É sabido que há umas 13 mil entidades reconhecidas como grupo de lóbi junto das instituições europeias em Bruxelas e Estrasburgo. É uma atividade legal, mas os eurodeputados e os respetivos gabinetes estão obrigados, pelas regras de transparência que adotaram em enquadramento dos lóbis, a declarar todo e qualquer contacto com esses grupos de pressão. 

Ficou agora exposta uma falha nessas regras de transparência: a norma que fixa o dever de declaração de todos os contactos não inclui o governo de qualquer país fora da União Europeia.

É a brecha de que se serviu a socialista grega Eva Kaili. Ela declarava há três semanas, perante o plenário do Parlamento Europeu de que era então um dos 14 vice-presidentes, que a União Europeia não tinha «o direito moral de pretender dar lições» (ao Qatar), apresentado como modelo de “progresso social” pela forma como organizou as instalações para o Mundial de futebol.

É facto que este discurso foi rejeitado pelos eurodeputados. Mesmo os companheiros de bancada recusaram alinhar com aqueles elogios ao ultramilionário e autocrático emirado que planeou usar o Mundial como operação de lavagem de imagem.

O magistrado belga Michel Claise, que até tem fama de amante do futebol mas é também reconhecido como implacável com a criminalidade financeira e diversas formas de corrupção, já andava a investigar indícios suspeitos envolvendo esta vice-presidente do Parlamento Europeu e alguns próximos.

Escolheu o fecho das instituições europeias, ao fim da tarde da passada sexta-feira para mandar unidades especiais da polícia belga, enquadradas por juízes, para audazes operações de busca domiciliária.

A polícia tinha mandato para forçar a entrada na residência de gente da elite europeia, no caso uma vice-presidente do parlamento e, entre outos, um ex-líder sindicalista europeu.

A ousadia do magistrado Claise levou a evidências que corroboram a suspeição: a senhora vice-presidente tinha em casa, ao que relata o respeitável diário belga Le Soir, 750 mil euros, em notas de banco. Foi levada ao magistrado Claise para explicar a origem daquele estranho dinheiro em casa. Kaili não arranjou explicação razoável para aquele tanto dinheiro numa mala e ficou detida. A imunidade parlamentar caiu perante o quadro que configura flagrante delito.

O pequeno mundo político europeu de Bruxelas (e Estrasburgo) ficou em estado de choque. É de reconhecer que não houve demoras na resposta política, ninguém ficou à espera de vereditos da justiça: a presidente do Parlamento Europeu, Roberta Metsola, retirou imediatamente o mandato a esta vice-presidente, e o PASOK, partido socialista grego, logo na hora seguinte excluiu a deputada tóxica.

Este Qatargate acontece num começo que era suposto ser de aplausos no Parlamento Europeu, com os eurodeputados deslocados para a sede original e mais simbólica, em Estrasburgo.
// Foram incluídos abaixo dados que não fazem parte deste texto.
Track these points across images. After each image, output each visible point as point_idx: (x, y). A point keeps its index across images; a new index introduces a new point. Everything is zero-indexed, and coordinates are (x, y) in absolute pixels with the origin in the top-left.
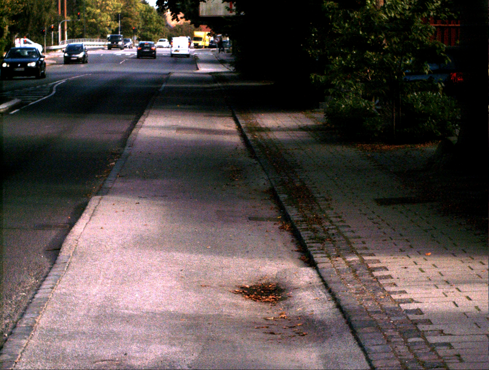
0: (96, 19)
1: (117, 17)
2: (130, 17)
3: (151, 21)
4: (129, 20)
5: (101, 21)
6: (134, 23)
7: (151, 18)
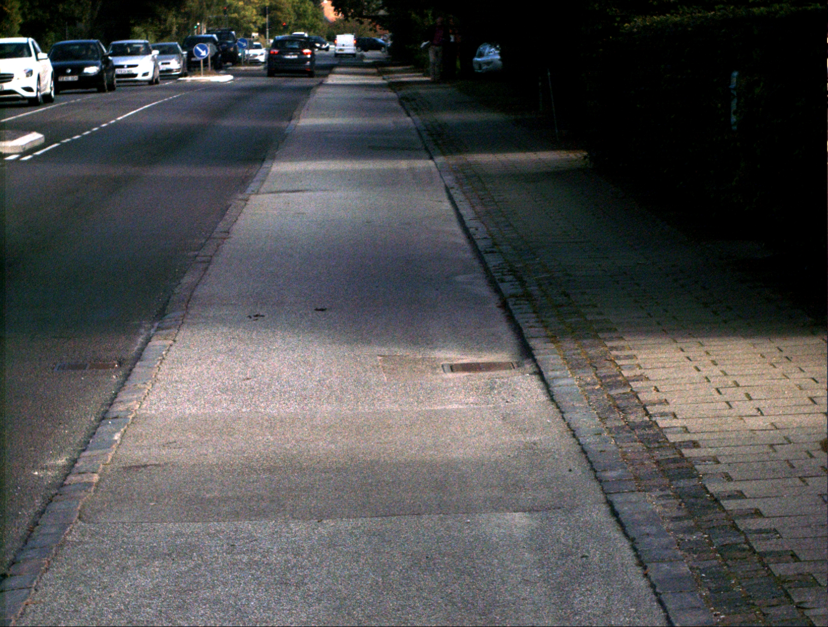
0: (239, 13)
1: (264, 12)
2: (280, 10)
3: (305, 15)
4: (279, 14)
5: (245, 16)
6: (285, 18)
7: (305, 11)
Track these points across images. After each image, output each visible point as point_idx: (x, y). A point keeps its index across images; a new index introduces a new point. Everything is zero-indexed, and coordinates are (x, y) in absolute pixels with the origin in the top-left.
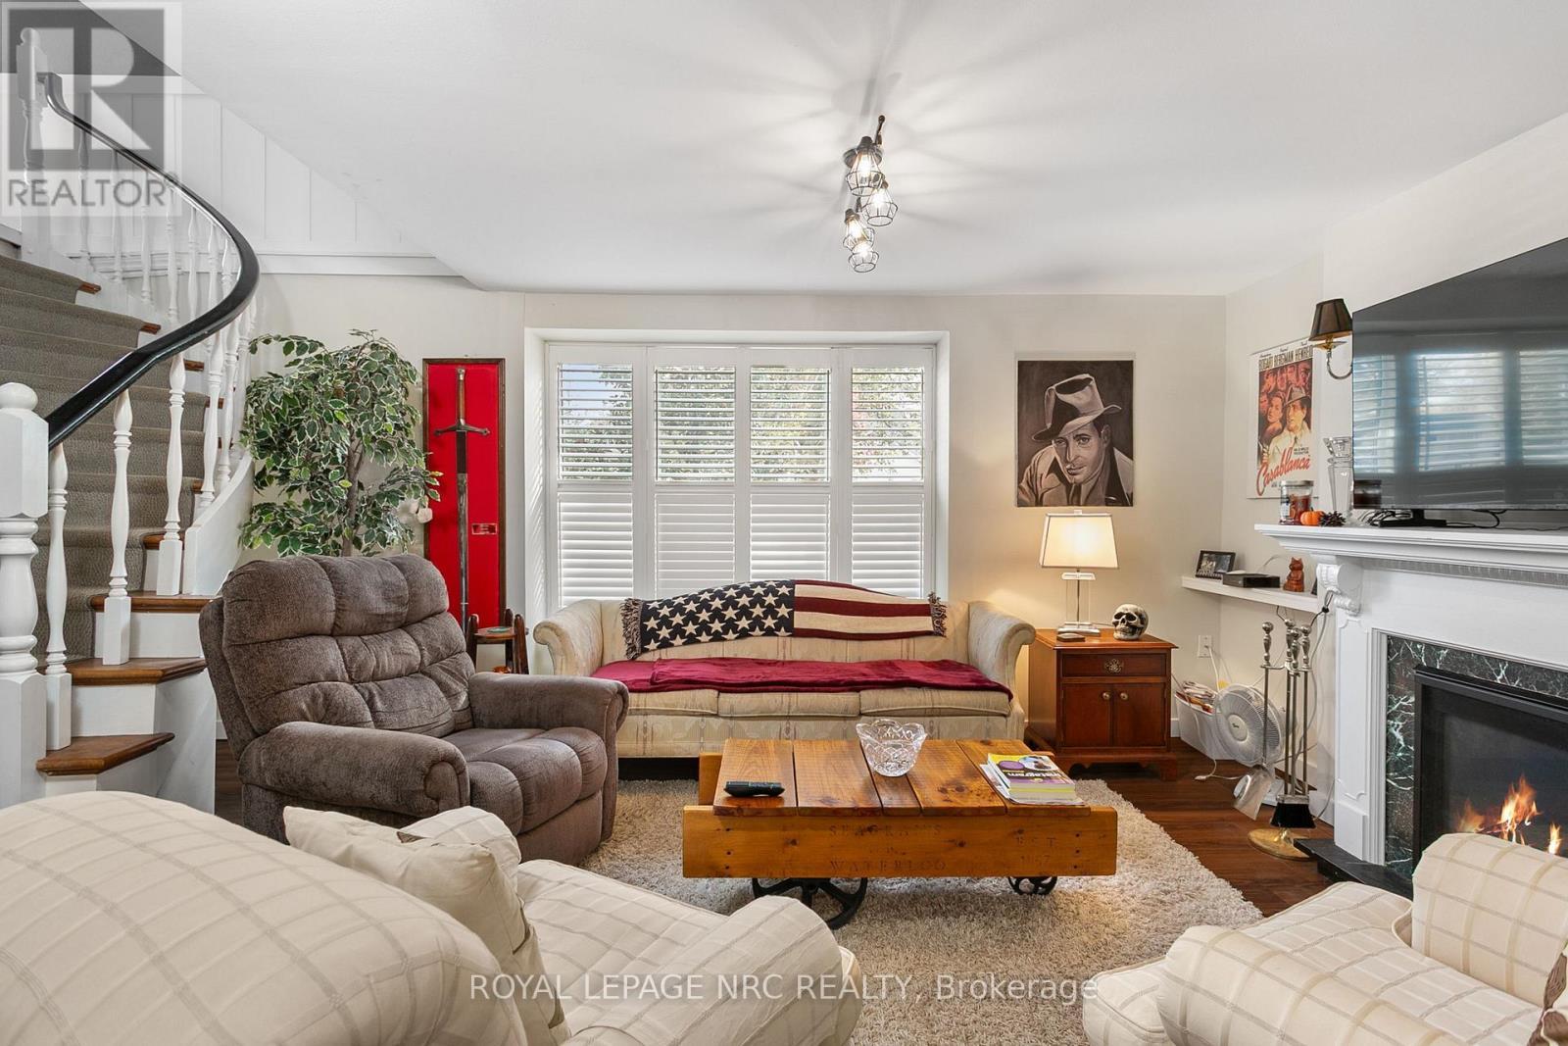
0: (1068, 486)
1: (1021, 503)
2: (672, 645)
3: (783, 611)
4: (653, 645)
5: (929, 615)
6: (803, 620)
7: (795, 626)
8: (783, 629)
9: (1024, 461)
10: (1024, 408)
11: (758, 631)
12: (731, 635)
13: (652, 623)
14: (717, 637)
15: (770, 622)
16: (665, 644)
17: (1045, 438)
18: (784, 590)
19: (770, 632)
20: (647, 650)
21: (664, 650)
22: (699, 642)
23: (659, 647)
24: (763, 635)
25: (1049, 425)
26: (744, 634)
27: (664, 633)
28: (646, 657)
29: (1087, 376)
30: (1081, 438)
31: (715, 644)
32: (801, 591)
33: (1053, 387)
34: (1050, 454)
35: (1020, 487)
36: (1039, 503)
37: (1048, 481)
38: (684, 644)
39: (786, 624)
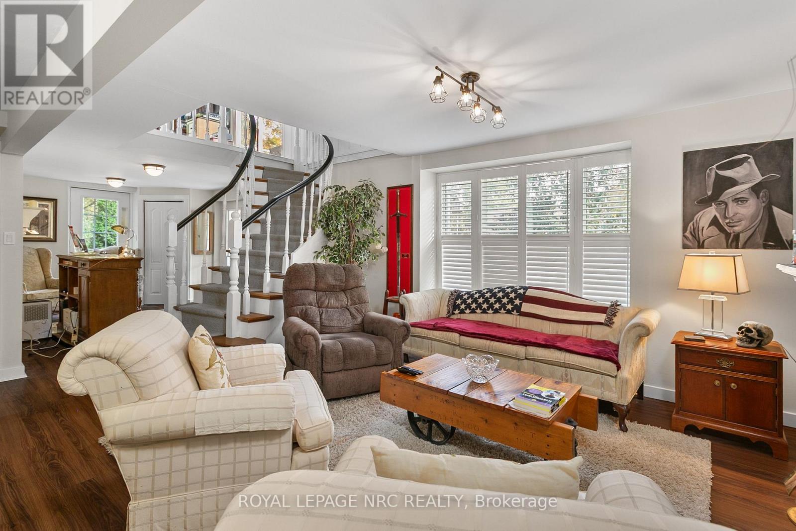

Este caso, ainda em fase inicial de investigação, tem o efeito de terramoto que abala o topo político da Europa.

A União Europeia reforçou nos últimos anos as regras de transparência. A Comissão Europeia, presidida por Ursula van der Leyen, tem-se mostrado muito aplicada no combate ao uso desviado de fundos europeus. 

A Bruxelas europeia decidiu, com coragem, iniciar um braço de ferro com a Hungria de Viktor Orbán,  por falta de compromisso com os compromissos éticos da democracia europeia.

As operações de compra e venda de interesses  entre o Qatar e a agora ex-vice-presidente do PE (quem mais?) oferecem ao chefe húngaro argumentos para desacreditar a democracia da União Europeia.

Problema ainda maior: o descrédito que deixa de rastos a confiança em quem proclama a grandeza dos valores europeus. A ex-senhora vice-presidente prestou um serviço certamente bem acolhido pelo extremismo que ataca o modelo europeu. Tanto Putin como a liderança chinesa também devem estar a rir-se.

Há outro lado nesta história: por onde mais terá entrado a operação qatari de compra de gente influenciadora?